Facing the Giants “includes waves of answered prayers, a medical miracle, a mysterious silver-haired mystic who delivers a message from God and a bench-warmer who kicks a 51-yard field goal to win the big game when his handicapped father pulls himself out of a wheelchair and stands under the goal post to inspire his son's faith. There's a prayer-driven gust of wind in there, too.” Made by two brothers, who are the "associate pastors of media" at megachurch Sherwood Baptist in Albany, GA (which also owns its own cable channel), the film was made for $100,000 with local volunteers playing the roles and “a small crew of tech professionals.” Clearly, it was designed to be essentially a propaganda piece pimping the lord, which is fair enough, but then its makers shouldn’t get their panties in a wad when the MPAA treats it thusly. Although PG ratings are usually given to warn parents of strong language, brief nudity, etc., it literally means “Parental Guidance suggested,” which is hardly an unfair recommendation about a Christian homily put to film but not marketed that way. I suspect the same rating would be issued if the film were made by an Islamic group trying to sneak a sermon in through the back door.

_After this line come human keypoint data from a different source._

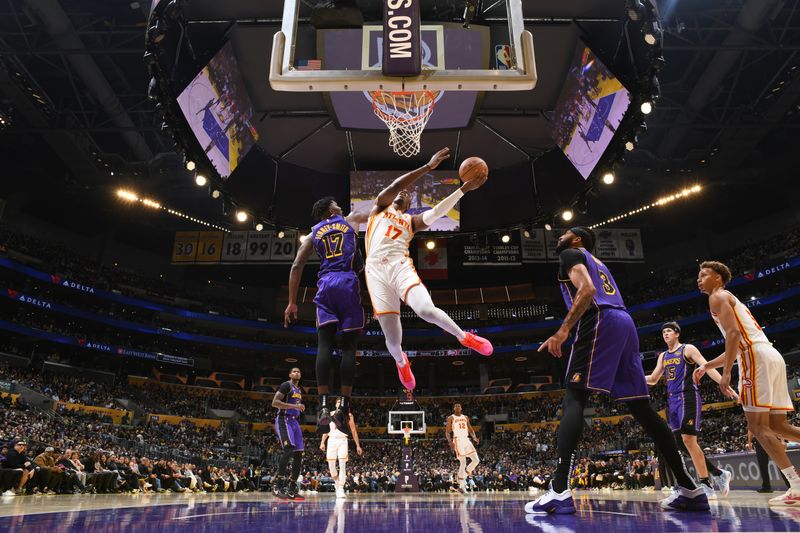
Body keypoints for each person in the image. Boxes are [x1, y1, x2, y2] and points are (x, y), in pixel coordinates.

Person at [527, 227, 708, 514]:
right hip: (624, 323)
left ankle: (559, 489)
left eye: (565, 233)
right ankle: (689, 489)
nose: (559, 236)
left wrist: (563, 331)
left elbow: (586, 290)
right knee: (641, 408)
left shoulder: (569, 253)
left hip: (600, 319)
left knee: (575, 395)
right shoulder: (599, 263)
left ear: (577, 239)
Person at [363, 147, 493, 390]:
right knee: (392, 339)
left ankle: (464, 337)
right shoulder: (379, 208)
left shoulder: (411, 221)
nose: (404, 192)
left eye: (408, 194)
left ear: (411, 203)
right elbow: (395, 185)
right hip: (376, 274)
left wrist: (463, 189)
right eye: (401, 192)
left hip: (400, 267)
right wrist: (428, 167)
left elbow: (435, 213)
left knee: (425, 309)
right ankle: (401, 362)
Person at [693, 260, 800, 506]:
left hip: (754, 358)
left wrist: (728, 372)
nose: (699, 279)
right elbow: (737, 342)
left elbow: (734, 336)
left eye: (704, 274)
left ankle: (796, 485)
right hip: (769, 355)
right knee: (779, 426)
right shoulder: (727, 298)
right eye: (698, 276)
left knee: (758, 426)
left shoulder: (717, 297)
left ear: (718, 278)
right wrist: (708, 365)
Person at [285, 197, 368, 426]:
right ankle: (343, 408)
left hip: (326, 285)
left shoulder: (314, 233)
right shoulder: (351, 220)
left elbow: (296, 265)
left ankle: (322, 407)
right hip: (348, 283)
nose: (340, 206)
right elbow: (380, 212)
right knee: (349, 349)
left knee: (324, 345)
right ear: (332, 209)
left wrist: (292, 302)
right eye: (337, 204)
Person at [645, 321, 733, 498]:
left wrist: (724, 383)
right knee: (682, 444)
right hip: (672, 401)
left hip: (688, 396)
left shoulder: (688, 349)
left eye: (669, 331)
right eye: (663, 332)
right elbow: (654, 379)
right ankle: (718, 474)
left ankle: (706, 484)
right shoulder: (663, 356)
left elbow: (706, 366)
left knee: (688, 439)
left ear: (677, 333)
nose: (666, 334)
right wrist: (633, 378)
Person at [272, 367, 306, 501]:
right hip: (284, 419)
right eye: (294, 371)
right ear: (290, 374)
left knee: (299, 454)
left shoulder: (299, 390)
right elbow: (274, 402)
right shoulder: (287, 385)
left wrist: (299, 408)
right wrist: (295, 407)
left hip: (295, 422)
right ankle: (277, 485)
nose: (297, 372)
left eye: (299, 371)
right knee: (289, 449)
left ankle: (292, 489)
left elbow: (296, 405)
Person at [320, 397, 363, 499]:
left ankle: (341, 488)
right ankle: (337, 483)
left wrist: (358, 445)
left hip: (343, 440)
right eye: (338, 402)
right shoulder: (330, 414)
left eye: (341, 402)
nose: (340, 403)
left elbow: (353, 431)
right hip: (331, 440)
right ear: (336, 404)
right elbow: (326, 430)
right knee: (331, 466)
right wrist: (322, 442)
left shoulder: (348, 416)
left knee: (342, 465)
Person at [446, 403, 480, 494]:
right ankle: (461, 486)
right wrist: (450, 442)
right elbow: (447, 432)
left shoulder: (465, 417)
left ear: (461, 408)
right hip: (458, 440)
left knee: (476, 460)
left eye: (459, 406)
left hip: (466, 439)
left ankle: (461, 479)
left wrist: (474, 437)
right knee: (463, 462)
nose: (457, 407)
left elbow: (470, 428)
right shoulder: (451, 418)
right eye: (456, 406)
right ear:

Some taking issue with the rating seem to feel the MPAA is being ridiculously arbitrary. I don’t agree, but let’s say for a moment that the assertion is correct. Well, welcome to the MPAA, which still regards expressions of homosexuality as more explicit than their hetero counterpart (although they’ve eased up on that in recent years), lesbianism more acceptable than sexuality expressed between two men, and female nudity less sacred than male nudity. If they can be abritrarily restrictive or lenient toward gays and women, then they can be completely nonsensical about proselytizing, too. Welcome to the world where images of dicks are spellbindingly shocking, but boobies are good, clean fun!